¿Quién va a poner orden en Oaxaca?
¿Qué seguridad pueden tener los demás ciudadanos de Oaxaca de que una pandilla de salteadores no vaya a perpetrar actos de pillaje en sus viviendas? ¿Quién va a proteger y a amparar a los oaxaqueños?
Las imágenes de las turbas de la CNTE destrozando y saqueando las oficinas del PRI (¡del PRI!) en Oaxaca son absolutamente inaceptables en un país de leyes e instituciones. A no ser que, por más que pretendamos que aquí existe un Estado de derecho, no tengamos en realidad garantías ni seguridades jurídicas.
Las cámaras de las televisiones estaban ahí, en el lugar de los hechos. ¿Y las fuerzas del orden? Muy bien, gracias; ni se aparecieron. Pero entonces ¿qué seguridad pueden tener los demás ciudadanos de Oaxaca de que una pandilla de salteadores no vaya a perpetrar actos de pillaje en sus viviendas? ¿Quién va a proteger y a amparar a los oaxaqueños?
Esta blandenguería —o mejor dicho, esta pasmosa inacción— es muy sospechosa. Por lo visto, el Gobierno de ese estado de nuestra Federación ha otorgado una patente de corso a los sediciosos para que se sirvan con la cuchara grande y que realicen depredaciones cuando les venga en gana. En este sentido, la declaración de uno de los funcionarios de seguridad del estado de que “no se utilizará la fuerza pública de manera desmesurada” es de antología. ¿Y cómo diablos podemos calificar la actuación de los vándalos, señor mío, si no de excedida, desmedida y descomunalmente inmoderada? Esa tal mesura de la policía, ¿es una condición permanente que la obliga a no actuar en ninguna circunstancia y a no reconocer las condiciones en las que su participación no sólo es urgente y necesaria, sino obligatoria? Pues, de plano, que comience la guerra civil en Oaxaca y que los destructores sean quienes manden en la entidad; que no haya ley ni orden; y que manden los más salvajes y los más bárbaros, como en aquellas oscuras épocas en que la humanidad no se había civilizado todavía.

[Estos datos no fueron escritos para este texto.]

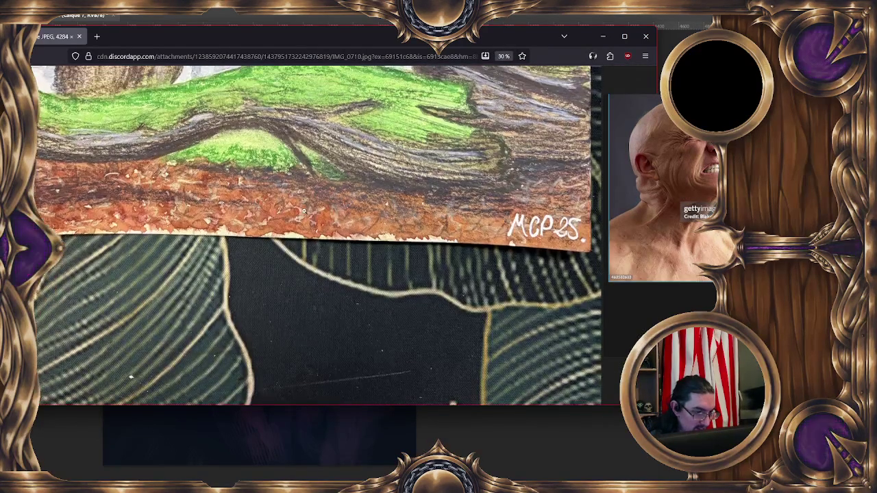
pyautogui.scroll(2, 303, 213)
pyautogui.scroll(1, 303, 213)
pyautogui.scroll(1, 301, 213)
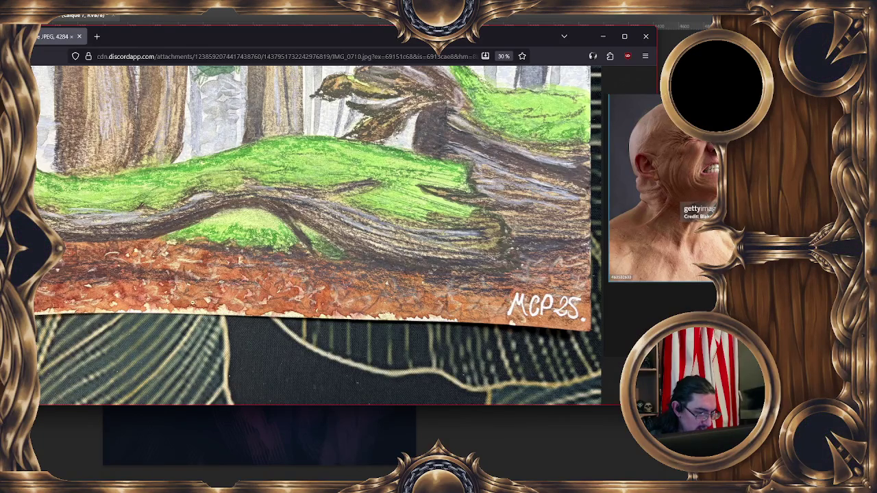
# Examine the mossy log at various zoom levels, then fit the whole forest drawing in the window.
pyautogui.scroll(1, 274, 190)
pyautogui.scroll(1, 291, 190)
pyautogui.scroll(1, 305, 190)
pyautogui.scroll(1, 311, 191)
pyautogui.scroll(1, 311, 190)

Estos sucesos, tercamente recurrentes en México, exhiben tal vez el rasgo más irritante y enojoso de nuestro país. Estamos hablando aquí de conductas de una criminal imbecilidad que despojan de cualquier legitimidad a las autoridades siendo que, en cualquier sociedad mínimamente ordenada, los ciudadanos les confían a sus gobiernos la tarea de preservar la seguridad pública y de castigar a quienes cometen contravenciones. En este sentido, el ejemplo que está dando el Gobierno de Oaxaca es simplemente calamitoso para la nación entera. Estamos hablando de una total subversión de los valores de la moral pública que, para mayor escarnio, la propulsa el poder mismo al concederle la preeminencia a los brutos.

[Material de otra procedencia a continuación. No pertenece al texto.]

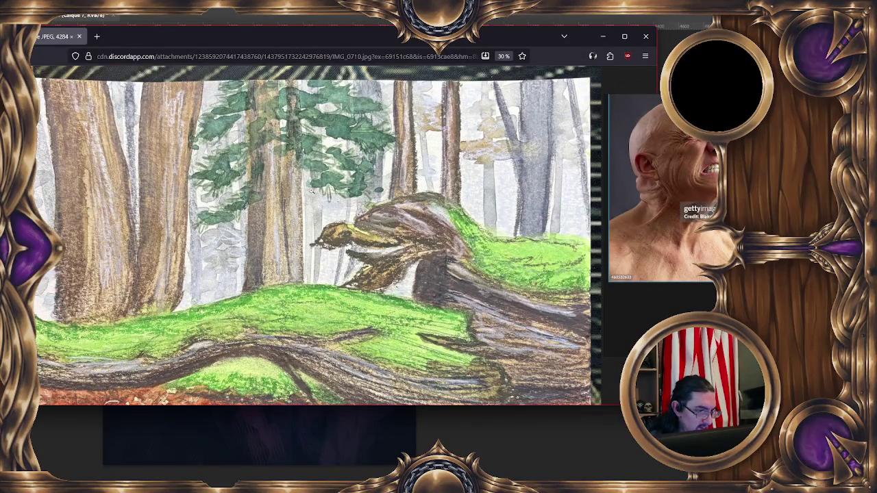
pyautogui.scroll(1, 312, 190)
pyautogui.scroll(-3, 311, 191)
pyautogui.scroll(3, 315, 165)
pyautogui.scroll(3, 322, 123)
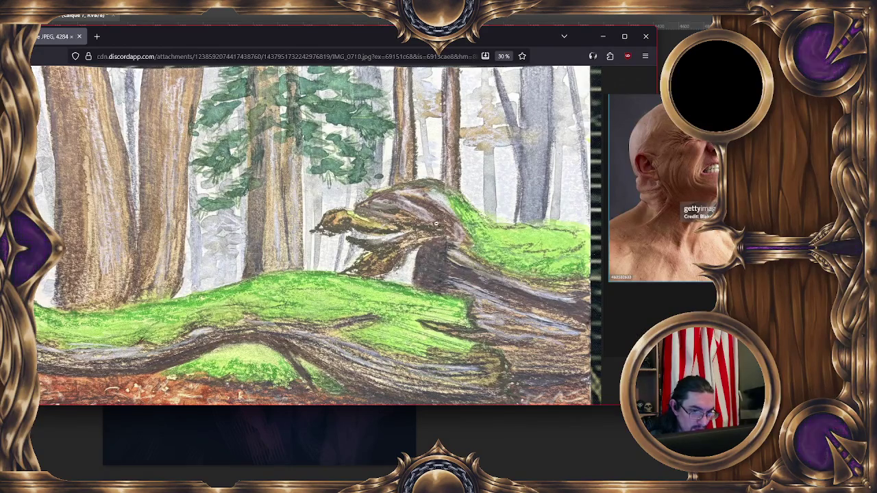
pyautogui.scroll(-1, 440, 226)
pyautogui.scroll(-1, 438, 227)
pyautogui.scroll(-1, 435, 227)
pyautogui.scroll(-1, 431, 228)
pyautogui.scroll(-1, 429, 228)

Nada justifica la inacción de las autoridades. Eso sí, sospechamos que el gobernador perredista y los suyos, habiendo celebrado en algún momento pactos con los revoltosos, han decidido cederles la plaza. Mandan, pues, las minorías.
Pero, hay más: los destrozos y los pillajes exhiben muy palmariamente la realidad de un país bárbaro y, sin embargo, el mayor crimen que han perpetrado los “maestros” (¡son enseñantes, madre mía, encargados de trasmitir conocimientos y valores a los alumnos!) es dejar en el abandono educativo a millones de niños mexicanos. Este hecho, en sí mismo, es una auténtica traición a la patria —un crimen imperdonable, ahí sí— y debería de merecer las más draconianas sanciones. Pero, justamente, la indiferencia general de las autoridades ante una violación tan descomunal nos habla de la catadura moral de este país y nos explica, de paso, por qué una turba de agitadores puede destrozar a su antojo la sede de un partido político sin que la fuerza pública se aparezca siquiera por el lugar. La descomposición de los valores colectivos es evidente en la circunstancia de que los derechos de los pequeños estudiantes de México pueden ser pisoteados insolentemente por una organización corporativista.
¿Qué intereses cuentan más, en este país? La respuesta ya la tenemos: en algunos territorios, por lo pronto, se perpetra públicamente la vileza de sacrificar el futuro de los niños de la nación para contentar a una organización de modos mafiosos. Un país que traiciona a sus niños es un país condenado, diría yo. A ver si se enteran, las autoridades de Oaxaca, un estado tan hermoso como maltratado.